Aqui no Brasil há uma polêmica sobre as relações da oposição com o governo Trump, principalmente as denúncias contra Alexandre de Moraes. De modo geral, quando se sentem estranguladas, as oposições sempre pedem socorro fora. São quase sempre também acusadas de trair a pátria, mas a verdade é que no aperto todos usam essa tática.

O problema do enlace entre parte da oposição e o governo Trump é a própria natureza do autocrata laranja. Se ele conseguir, por meio de seu poder associado às big techs, tirar a direita do sufoco e levá-la de novo ao poder, o preço será alto. A primeira coisa que Trump dirá é o seguinte: o que podemos ganhar com isso? Na Ucrânia, foram as riquezas minerais, em Gaza a transformação dos escombros num resort de luxo, naturalmente expulsando 2 milhões de pessoas que não cabem nesse delírio. O que seria no Brasil?

Ele gosta de petróleo e certamente se interessaria pelo pré-sal, pela exploração na Margem Equatorial. Gosta também de expulsar gente para construir resorts de luxo. Fernando de Noronha é um espaço ideal para esse sonho. Bolsonaro queria criar uma Cancún em Angra; Flávio, seu filho, queria liberar a entrada de transatlânticos em Noronha. Tudo isso é um excelente aperitivo para Trump.

Existem alguns caminhos para evitar essa atividade externa em torno das questões políticas brasileiras.
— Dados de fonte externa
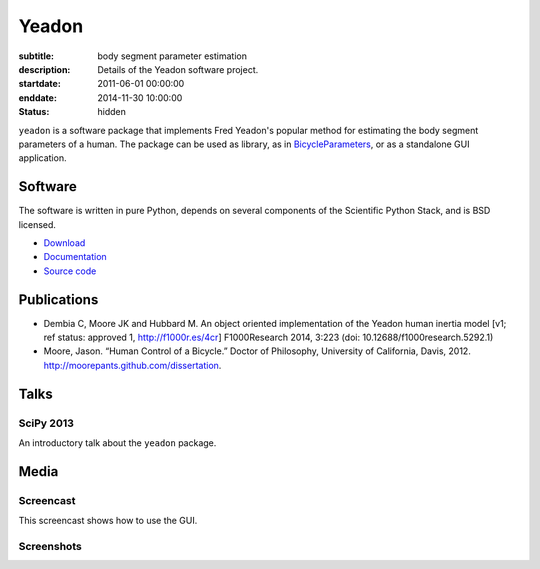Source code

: ======
Yeadon
======

:subtitle: body segment parameter estimation
:description: Details of the Yeadon software project.
:startdate: 2011-06-01 00:00:00
:enddate: 2014-11-30 10:00:00
:status: hidden

.. image:: {{ media_url('images/yeadon-gui-screenshot.png') }}
   :class: img-rounded
   :align: center

``yeadon`` is a software package that implements Fred Yeadon's popular method
for estimating the body segment parameters of a human. The package can be used
as library, as in BicycleParameters_, or as a standalone GUI application.

.. _BicycleParameters: https://github.com/moorepants/BicycleParameters

Software
========

The software is written in pure Python, depends on several components of the
Scientific Python Stack, and is BSD licensed.

- `Download <https://pypi.python.org/pypi/yeadon/>`_
- `Documentation <http://yeadon.readthedocs.org>`_
- `Source code <https://github.com/chrisdembia/yeadon>`_

Publications
============

- Dembia C, Moore JK and Hubbard M. An object oriented implementation of the
  Yeadon human inertia model [v1; ref status: approved 1, http://f1000r.es/4cr]
  F1000Research 2014, 3:223 (doi: 10.12688/f1000research.5292.1)
- Moore, Jason. “Human Control of a Bicycle.” Doctor of Philosophy, University
  of California, Davis, 2012. http://moorepants.github.com/dissertation.

Talks
=====

SciPy 2013
----------

An introductory talk about the ``yeadon`` package.

.. raw:: html

   <iframe
     width="640"
     height="360"
     src="//www.youtube.com/embed/H9AK65ZY-Vw"
     frameborder="0"
     allowfullscreen>
   </iframe>

Media
=====

Screencast
----------

This screencast shows how to use the GUI.

.. raw:: html

   <iframe
     width="480"
     height="360"
     src="//www.youtube.com/embed/o-5Ss6YLY0I"
     frameborder="0"
     allowfullscreen>
   </iframe>

Screenshots
-----------

.. image:: {{ media_url('images/haya.png') }}
   :class: img-rounded
   :align: center

.. image:: {{ media_url('images/ice-skater-double.png') }}
   :class: img-rounded
   :align: center
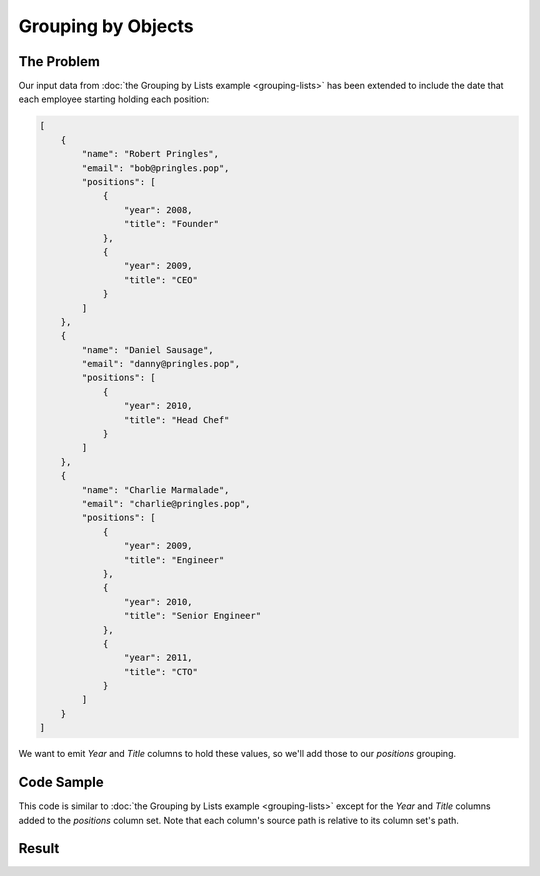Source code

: .. py:module:: rolumns
    :noindex:

Grouping by Objects
===================

The Problem
-----------

Our input data from :doc:`the Grouping by Lists example <grouping-lists>` has been extended to include the date that each employee starting holding each position:

.. code-block:: json

    [
        {
            "name": "Robert Pringles",
            "email": "bob@pringles.pop",
            "positions": [
                {
                    "year": 2008,
                    "title": "Founder"
                },
                {
                    "year": 2009,
                    "title": "CEO"
                }
            ]
        },
        {
            "name": "Daniel Sausage",
            "email": "danny@pringles.pop",
            "positions": [
                {
                    "year": 2010,
                    "title": "Head Chef"
                }
            ]
        },
        {
            "name": "Charlie Marmalade",
            "email": "charlie@pringles.pop",
            "positions": [
                {
                    "year": 2009,
                    "title": "Engineer"
                },
                {
                    "year": 2010,
                    "title": "Senior Engineer"
                },
                {
                    "year": 2011,
                    "title": "CTO"
                }
            ]
        }
    ]

We want to emit *Year* and *Title* columns to hold these values, so we'll add those to our *positions* grouping.

Code Sample
-----------

This code is similar to :doc:`the Grouping by Lists example <grouping-lists>` except for the *Year* and *Title* columns added to the *positions* column set. Note that each column's source path is relative to its column set's path.

.. testcode::

    from rolumns import Columns
    from rolumns.renderers import RowsRenderer

    data = [
        {
            "name": "Robert Pringles",
            "email": "bob@pringles.pop",
            "positions": [
                {
                    "year": 2008,
                    "title": "Founder"
                },
                {
                    "year": 2009,
                    "title": "CEO"
                }
            ]
        },
        {
            "name": "Daniel Sausage",
            "email": "danny@pringles.pop",
            "positions": [
                {
                    "year": 2010,
                    "title": "Head Chef"
                }
            ]
        },
        {
            "name": "Charlie Marmalade",
            "email": "charlie@pringles.pop",
            "positions": [
                {
                    "year": 2009,
                    "title": "Engineer"
                },
                {
                    "year": 2010,
                    "title": "Senior Engineer"
                },
                {
                    "year": 2011,
                    "title": "CTO"
                }
            ]
        }
    ]

    columns = Columns()
    columns.add("Name", "name")
    columns.add("Email", "email")

    positions = columns.group("positions")
    positions.add("Year", "year")
    positions.add("Title", "title")

    renderer = RowsRenderer(columns)
    rows = renderer.render(data)

    print(list(rows))

Result
------

.. testoutput::
   :options: +NORMALIZE_WHITESPACE

    [['Name',              'Email',              'Year', 'Title'],
     ['Robert Pringles',   'bob@pringles.pop',     2008, 'Founder'],
     ['Robert Pringles',   'bob@pringles.pop',     2009, 'CEO'],
     ['Daniel Sausage',    'danny@pringles.pop',   2010, 'Head Chef'],
     ['Charlie Marmalade', 'charlie@pringles.pop', 2009, 'Engineer'],
     ['Charlie Marmalade', 'charlie@pringles.pop', 2010, 'Senior Engineer'],
     ['Charlie Marmalade', 'charlie@pringles.pop', 2011, 'CTO']]
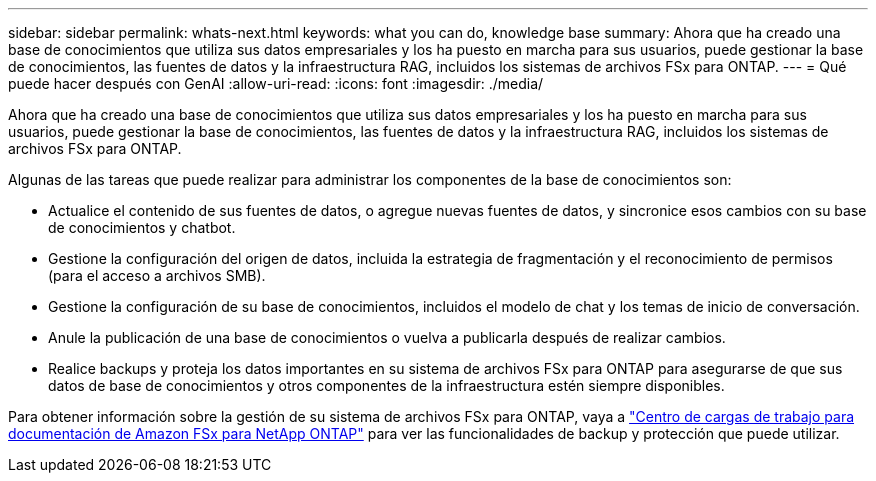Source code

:---
sidebar: sidebar 
permalink: whats-next.html 
keywords: what you can do, knowledge base 
summary: Ahora que ha creado una base de conocimientos que utiliza sus datos empresariales y los ha puesto en marcha para sus usuarios, puede gestionar la base de conocimientos, las fuentes de datos y la infraestructura RAG, incluidos los sistemas de archivos FSx para ONTAP. 
---
= Qué puede hacer después con GenAI
:allow-uri-read: 
:icons: font
:imagesdir: ./media/


[role="lead"]
Ahora que ha creado una base de conocimientos que utiliza sus datos empresariales y los ha puesto en marcha para sus usuarios, puede gestionar la base de conocimientos, las fuentes de datos y la infraestructura RAG, incluidos los sistemas de archivos FSx para ONTAP.

Algunas de las tareas que puede realizar para administrar los componentes de la base de conocimientos son:

* Actualice el contenido de sus fuentes de datos, o agregue nuevas fuentes de datos, y sincronice esos cambios con su base de conocimientos y chatbot.
* Gestione la configuración del origen de datos, incluida la estrategia de fragmentación y el reconocimiento de permisos (para el acceso a archivos SMB).
* Gestione la configuración de su base de conocimientos, incluidos el modelo de chat y los temas de inicio de conversación.
* Anule la publicación de una base de conocimientos o vuelva a publicarla después de realizar cambios.
* Realice backups y proteja los datos importantes en su sistema de archivos FSx para ONTAP para asegurarse de que sus datos de base de conocimientos y otros componentes de la infraestructura estén siempre disponibles.


Para obtener información sobre la gestión de su sistema de archivos FSx para ONTAP, vaya a https://docs.netapp.com/us-en/workload-fsx-ontap/index.html["Centro de cargas de trabajo para documentación de Amazon FSx para NetApp ONTAP"^] para ver las funcionalidades de backup y protección que puede utilizar.
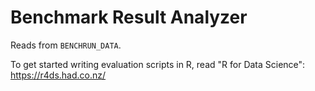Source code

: * Benchmark Result Analyzer

Reads from ~BENCHRUN_DATA~.

To get started writing evaluation scripts in R, read "R for Data Science": https://r4ds.had.co.nz/
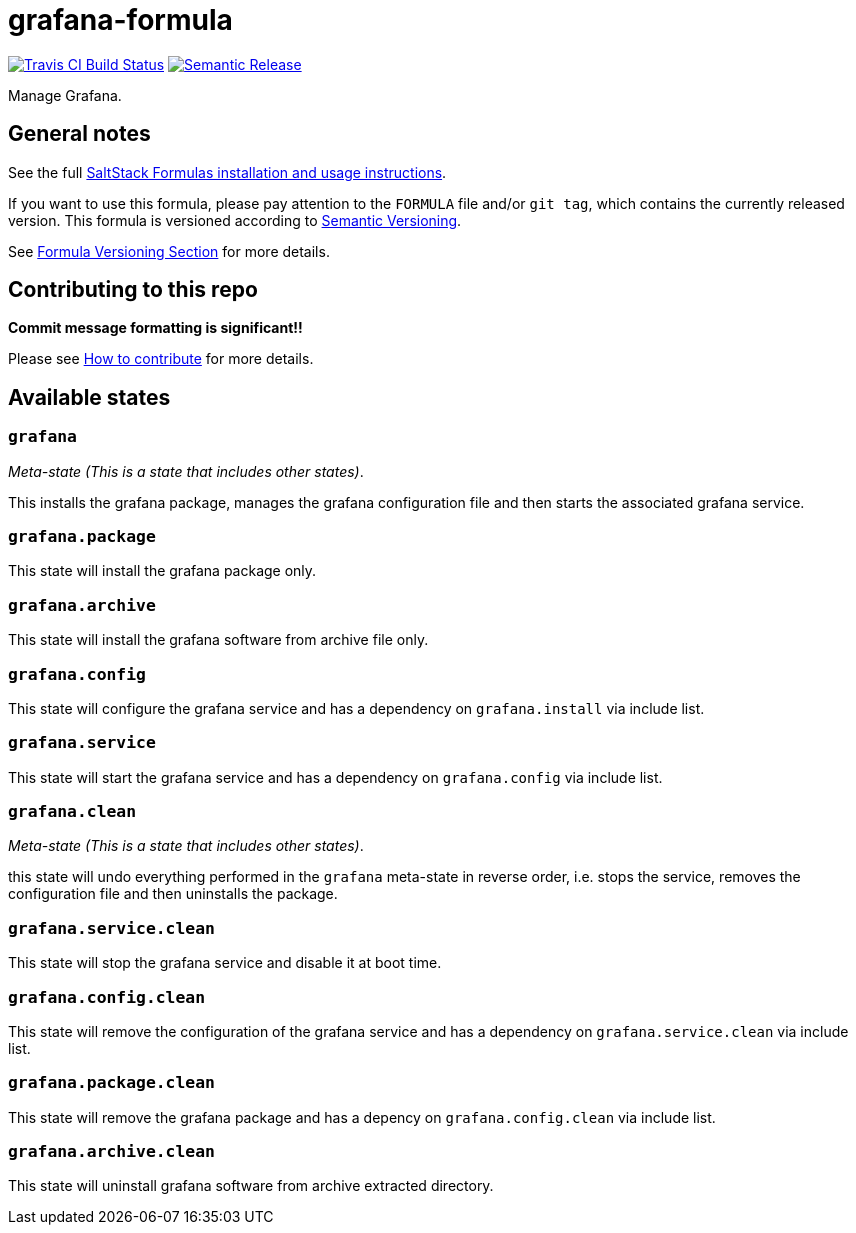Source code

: = grafana-formula

https://travis-ci.com/saltstack-formulas/grafana-formula[image:https://travis-ci.com/saltstack-formulas/grafana-formula.svg?branch=master[Travis CI Build Status]]
https://github.com/semantic-release/semantic-release[image:https://img.shields.io/badge/%20%20%F0%9F%93%A6%F0%9F%9A%80-semantic--release-e10079.svg[Semantic Release]]

Manage Grafana.

== General notes

See the full
https://docs.saltstack.com/en/latest/topics/development/conventions/formulas.html[SaltStack
Formulas installation and usage instructions].

If you want to use this formula, please pay attention to the `FORMULA`
file and/or `git tag`, which contains the currently released version.
This formula is versioned according to http://semver.org/[Semantic
Versioning].

See
https://docs.saltstack.com/en/latest/topics/development/conventions/formulas.html#versioning[Formula
Versioning Section] for more details.

== Contributing to this repo

*Commit message formatting is significant!!*

Please see
xref:main::CONTRIBUTING.adoc[How
to contribute] for more details.

== Available states

=== `grafana`

_Meta-state (This is a state that includes other states)_.

This installs the grafana package, manages the grafana configuration
file and then starts the associated grafana service.

=== `grafana.package`

This state will install the grafana package only.

=== `grafana.archive`

This state will install the grafana software from archive file only.

=== `grafana.config`

This state will configure the grafana service and has a dependency on
`grafana.install` via include list.

=== `grafana.service`

This state will start the grafana service and has a dependency on
`grafana.config` via include list.

=== `grafana.clean`

_Meta-state (This is a state that includes other states)_.

this state will undo everything performed in the `grafana` meta-state in
reverse order, i.e. stops the service, removes the configuration file
and then uninstalls the package.

=== `grafana.service.clean`

This state will stop the grafana service and disable it at boot time.

=== `grafana.config.clean`

This state will remove the configuration of the grafana service and has
a dependency on `grafana.service.clean` via include list.

=== `grafana.package.clean`

This state will remove the grafana package and has a depency on
`grafana.config.clean` via include list.

=== `grafana.archive.clean`

This state will uninstall grafana software from archive extracted
directory.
Infelizmente, o que defendo é o menos popular e me vale às vezes alguns insultos e acusações de cumplicidade com a direita. O ideal, no meu entender, seria uma completa transparência sobre os atos de Alexandre de Moraes, para que possamos avaliar internamente. Também seria ideal o conhecimento maior dos detalhes de todos os casos julgados do 8 de Janeiro para avaliar a dosimetria das penas. Da mesma forma, poderíamos esclarecer enigmas, como a denúncia de que se falsificou a entrada de Filipe Martins, ou mesmo a suposição de que contas bancárias de opositores com câncer têm sido bloqueadas.

Antes de me jogarem na lata de lixo da História e de me classificarem como incurável reacionário, quero apenas reafirmar que essa é a melhor forma de combate. A maneira como os vencedores estão conduzindo o processo, no meu entender, fortalece estrategicamente a oposição. Na verdade, travamos um diálogo de surdos com acusações recíprocas de favorecer a vitória da direita. Posso estar errado, mas, pelo que vi e aprendi, há uma arrogância e autossuficiência no ar, e isso é sempre péssimo sinal.